Saved entries:
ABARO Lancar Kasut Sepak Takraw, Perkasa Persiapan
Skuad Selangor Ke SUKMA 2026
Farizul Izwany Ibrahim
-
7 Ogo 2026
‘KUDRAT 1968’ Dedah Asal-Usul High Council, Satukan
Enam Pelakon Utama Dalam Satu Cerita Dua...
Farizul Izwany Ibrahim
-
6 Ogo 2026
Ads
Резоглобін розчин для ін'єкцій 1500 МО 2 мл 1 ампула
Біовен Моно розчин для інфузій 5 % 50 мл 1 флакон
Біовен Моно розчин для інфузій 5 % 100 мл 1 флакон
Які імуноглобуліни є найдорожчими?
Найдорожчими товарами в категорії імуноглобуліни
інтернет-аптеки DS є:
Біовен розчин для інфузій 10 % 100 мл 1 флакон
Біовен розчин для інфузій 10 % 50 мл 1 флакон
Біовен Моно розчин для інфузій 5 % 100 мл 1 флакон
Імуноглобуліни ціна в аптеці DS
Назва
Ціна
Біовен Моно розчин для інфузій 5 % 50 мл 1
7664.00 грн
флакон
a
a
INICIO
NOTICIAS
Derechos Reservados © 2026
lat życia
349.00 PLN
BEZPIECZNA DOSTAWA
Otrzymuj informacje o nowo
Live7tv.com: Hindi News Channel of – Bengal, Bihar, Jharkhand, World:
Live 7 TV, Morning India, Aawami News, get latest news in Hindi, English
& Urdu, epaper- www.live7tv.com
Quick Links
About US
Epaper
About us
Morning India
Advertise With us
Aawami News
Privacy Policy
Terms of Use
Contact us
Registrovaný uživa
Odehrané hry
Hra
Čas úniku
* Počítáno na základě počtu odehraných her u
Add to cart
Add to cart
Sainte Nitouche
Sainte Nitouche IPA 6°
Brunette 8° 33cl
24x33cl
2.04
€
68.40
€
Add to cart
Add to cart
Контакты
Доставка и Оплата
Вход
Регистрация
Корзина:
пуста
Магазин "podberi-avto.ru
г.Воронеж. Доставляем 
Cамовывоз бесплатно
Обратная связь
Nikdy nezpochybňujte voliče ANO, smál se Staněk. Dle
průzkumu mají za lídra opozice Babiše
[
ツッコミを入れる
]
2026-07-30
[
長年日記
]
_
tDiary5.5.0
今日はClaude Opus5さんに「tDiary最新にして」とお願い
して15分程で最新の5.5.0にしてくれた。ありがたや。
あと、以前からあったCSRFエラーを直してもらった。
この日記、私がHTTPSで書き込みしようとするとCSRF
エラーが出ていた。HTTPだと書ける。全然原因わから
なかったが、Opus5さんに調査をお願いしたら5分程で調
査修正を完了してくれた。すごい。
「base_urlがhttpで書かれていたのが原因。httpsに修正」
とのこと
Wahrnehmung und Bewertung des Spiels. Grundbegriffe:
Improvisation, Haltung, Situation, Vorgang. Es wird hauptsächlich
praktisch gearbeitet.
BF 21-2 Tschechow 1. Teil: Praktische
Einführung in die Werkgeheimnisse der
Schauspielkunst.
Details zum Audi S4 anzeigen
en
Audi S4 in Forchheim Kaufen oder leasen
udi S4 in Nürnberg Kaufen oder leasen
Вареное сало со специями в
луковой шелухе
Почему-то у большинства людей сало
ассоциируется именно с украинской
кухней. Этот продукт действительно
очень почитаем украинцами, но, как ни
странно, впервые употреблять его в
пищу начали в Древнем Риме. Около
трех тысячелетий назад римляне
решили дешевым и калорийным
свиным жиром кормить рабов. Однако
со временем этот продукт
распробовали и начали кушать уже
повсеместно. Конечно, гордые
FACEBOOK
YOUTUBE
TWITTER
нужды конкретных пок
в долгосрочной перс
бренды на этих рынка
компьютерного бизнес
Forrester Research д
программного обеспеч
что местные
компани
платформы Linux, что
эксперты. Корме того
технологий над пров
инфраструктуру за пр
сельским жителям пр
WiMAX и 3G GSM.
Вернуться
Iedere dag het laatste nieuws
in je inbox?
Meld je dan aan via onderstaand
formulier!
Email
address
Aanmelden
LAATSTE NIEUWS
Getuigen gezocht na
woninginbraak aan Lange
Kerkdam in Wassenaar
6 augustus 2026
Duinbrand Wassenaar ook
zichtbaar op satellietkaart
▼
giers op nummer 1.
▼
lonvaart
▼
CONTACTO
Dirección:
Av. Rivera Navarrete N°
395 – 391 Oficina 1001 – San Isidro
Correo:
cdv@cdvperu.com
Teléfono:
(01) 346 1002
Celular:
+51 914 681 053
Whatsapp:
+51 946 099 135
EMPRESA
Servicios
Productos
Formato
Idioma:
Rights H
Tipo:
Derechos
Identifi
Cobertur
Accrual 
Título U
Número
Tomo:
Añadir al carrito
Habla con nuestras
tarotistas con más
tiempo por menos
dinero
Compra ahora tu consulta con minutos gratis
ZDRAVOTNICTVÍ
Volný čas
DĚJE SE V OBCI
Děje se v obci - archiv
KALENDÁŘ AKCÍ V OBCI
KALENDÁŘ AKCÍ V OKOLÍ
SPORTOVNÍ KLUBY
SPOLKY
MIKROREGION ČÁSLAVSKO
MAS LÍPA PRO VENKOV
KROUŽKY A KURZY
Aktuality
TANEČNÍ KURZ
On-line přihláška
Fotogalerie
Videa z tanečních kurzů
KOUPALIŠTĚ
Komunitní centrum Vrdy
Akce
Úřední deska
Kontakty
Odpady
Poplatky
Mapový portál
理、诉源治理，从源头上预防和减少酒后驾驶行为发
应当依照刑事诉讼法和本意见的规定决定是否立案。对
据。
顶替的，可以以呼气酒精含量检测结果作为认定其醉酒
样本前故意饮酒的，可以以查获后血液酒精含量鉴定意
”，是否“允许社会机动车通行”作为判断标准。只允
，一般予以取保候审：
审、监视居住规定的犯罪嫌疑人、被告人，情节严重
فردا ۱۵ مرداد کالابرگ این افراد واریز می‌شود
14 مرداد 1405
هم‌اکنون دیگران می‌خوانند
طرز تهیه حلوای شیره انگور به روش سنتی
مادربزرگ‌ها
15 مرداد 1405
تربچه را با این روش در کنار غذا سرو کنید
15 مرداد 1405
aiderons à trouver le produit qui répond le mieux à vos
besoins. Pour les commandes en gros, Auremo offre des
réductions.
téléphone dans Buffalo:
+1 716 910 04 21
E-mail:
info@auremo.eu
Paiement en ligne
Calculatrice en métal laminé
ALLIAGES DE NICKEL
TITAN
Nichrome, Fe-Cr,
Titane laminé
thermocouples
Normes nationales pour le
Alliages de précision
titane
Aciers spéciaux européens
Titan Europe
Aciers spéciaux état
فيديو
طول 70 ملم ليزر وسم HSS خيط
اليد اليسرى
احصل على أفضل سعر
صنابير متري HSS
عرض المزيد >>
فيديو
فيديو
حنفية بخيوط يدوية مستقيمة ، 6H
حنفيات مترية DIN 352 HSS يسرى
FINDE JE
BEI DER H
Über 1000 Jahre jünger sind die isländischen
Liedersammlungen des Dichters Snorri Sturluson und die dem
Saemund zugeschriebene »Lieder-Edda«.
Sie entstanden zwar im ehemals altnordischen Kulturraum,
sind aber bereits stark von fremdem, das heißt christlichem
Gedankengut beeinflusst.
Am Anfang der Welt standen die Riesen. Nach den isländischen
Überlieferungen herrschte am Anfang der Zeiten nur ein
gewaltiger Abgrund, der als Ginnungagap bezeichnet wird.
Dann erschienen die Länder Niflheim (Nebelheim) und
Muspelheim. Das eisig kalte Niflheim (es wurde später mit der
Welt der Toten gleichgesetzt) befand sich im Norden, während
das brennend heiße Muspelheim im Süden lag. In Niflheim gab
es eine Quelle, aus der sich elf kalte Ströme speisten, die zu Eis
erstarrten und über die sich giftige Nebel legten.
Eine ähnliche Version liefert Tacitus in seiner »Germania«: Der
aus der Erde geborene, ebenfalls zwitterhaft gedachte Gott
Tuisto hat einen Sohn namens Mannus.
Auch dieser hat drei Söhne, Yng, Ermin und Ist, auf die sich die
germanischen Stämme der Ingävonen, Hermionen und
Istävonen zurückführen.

- _PROBLEM_
Copy out, exactly and alone, the lines of the entries above between the ones holding "査修正を完了してくれた。すごい。" and "BF 21-2 Tschechow 1. Teil: Praktische", inclusive.

- _RESPONSE TO THE TASK_
査修正を完了してくれた。すごい。
「base_urlがhttpで書かれていたのが原因。httpsに修正」
とのこと
Wahrnehmung und Bewertung des Spiels. Grundbegriffe:
Improvisation, Haltung, Situation, Vorgang. Es wird hauptsächlich
praktisch gearbeitet.
BF 21-2 Tschechow 1. Teil: Praktische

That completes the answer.